--- start Passage provided ---

Southpaw Guide For Fighting Orthodox Boxers

Southpaw Guide For Fighting Orthodox Boxers
Boxing Tuesday

Being a lefty can sometimes feel like a curse since the entire world is designed for right-handed people. That’s because about 90 percent of people are righties, which means only one in every ten people is left-handed. 

Consider yourself lucky if you’re one of the 10 percent since it gives you many advantages in sports like baseball and combat sports like boxing, and many more. Lefties being rare means most boxers don’t have much experience going up against them in sparring or competition. 

Left-handed boxers typically use the southpaw stance, meaning their right leg is the lead leg, while their left hand is their rear hand. This is the opposite of the orthodox stance most boxers use which involves using your left leg as your lead leg. 


Ultimate Southpaw Guide For Defeating Orthodox Boxers

Everything left-handed athletes do comes from the opposite side. It can be quite challenging for athletes who are used to reacting to movements made with the right hand to deal with movements made with the left hand. For example, left-handed baseball pitchers, tennis players, and fencers are generally more feared than their right-handed counterparts. 

The same applies to boxing. Left-handed boxers have been so feared historically that they were often forced to use the orthodox stance just to get other boxers to accept matches against them. That’s how complicated dealing with southpaws can be for orthodox boxers. 

Just imagine you’ve spent your entire life living in a country that drives on the right-hand side of the road like Singapore, then visiting a country like the U.S. where people drive on the left-hand side. Sure, you can try your best to remind yourself to keep to the left side, but any minor distraction might get you to revert to your ingrained habits. That’s how fighting a southpaw is for an orthodox fighter. They have to constantly remind themselves to do things in an opposite way to how they normally do them. They lose their focus for a second, and they “zig” when they should have “zagged” and find themselves on the canvas. 

Southpaws can often win fights even when they are less skilled, slower, or weaker than their opponents thanks to the southpaw advantage. If you take a close look at boxing history, you’ll notice many of the greatest orthodox boxers ever had their toughest fights against southpaws. For example, Floyd Mayweather struggled early on during his fight against the left-handed Zab Judah before taking over in the later rounds. Southpaw Antonio Tarver handed Roy Jones Jr. his first knockout loss. 


Understanding What Makes Southpaws So Dangerous

The southpaw advantage comes down to experience. Many orthodox boxers don’t have much experience engaging with southpaws and defending against their punches. On the other hand, southpaw boxers have lots of experience going against orthodox boxers since 90 percent of people are right-handed. That means most people in any boxing gym will be orthodox. 

This lack of experience makes the orthodox boxer’s attacks less accurate and their defense less effective. Meanwhile fighting an orthodox boxer is business as usual for the southpaw. 

Let us take a closer look at some of the advantages southpaws have against orthodox boxers: 


1) Hand And Foot Placement

Southpaws tend to always feel comfortable with their foot and hand placement since they have lots of experience against orthodox boxers. The southpaw always seems to be in the right place inside the ring, while the orthodox boxer feels vulnerable regardless of where they put their hands. They might even trip over the southpaw boxer’s foot at times since they aren’t used to the lead leg battles that ensue when fighters with opposite stances square off.

--- end Passage provided ---
--- start Given information ---

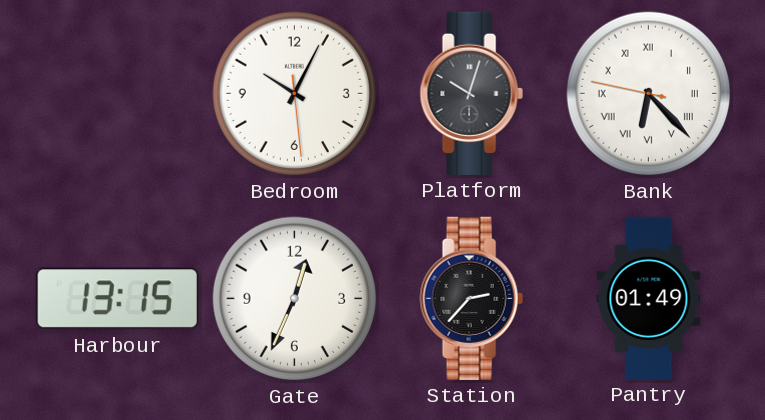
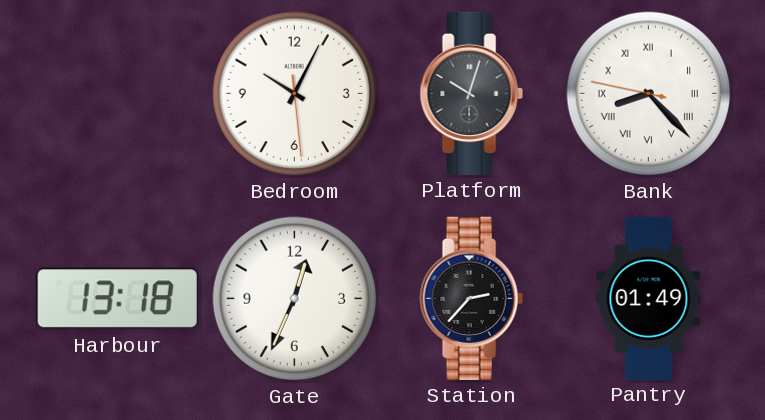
Bank: 6:22 -> 8:22
Harbour: 13:15 -> 13:18
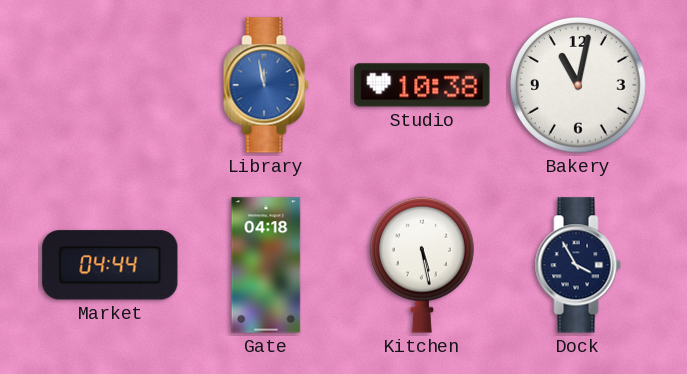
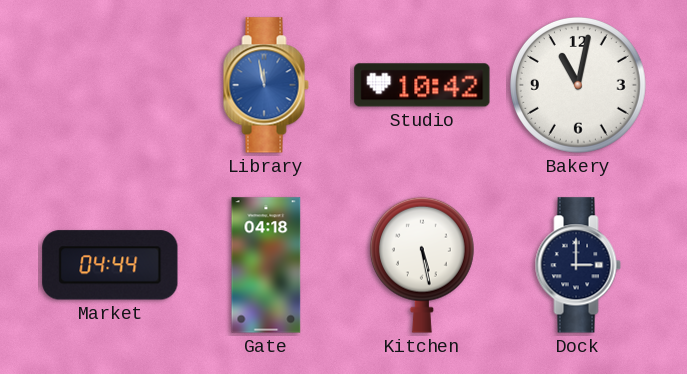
Studio: 10:38 -> 10:42
Dock: 3:55 -> 3:00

--- end Given information ---

#### Instructions for the task
From the southpaw boxing guide, write out word for word the part that opens with the words containing "The same applies" and closes with "for orthodox boxers.".

#### Finished answer
The same applies to boxing. Left-handed boxers have been so feared historically that they were often forced to use the orthodox stance just to get other boxers to accept matches against them. That’s how complicated dealing with southpaws can be for orthodox boxers.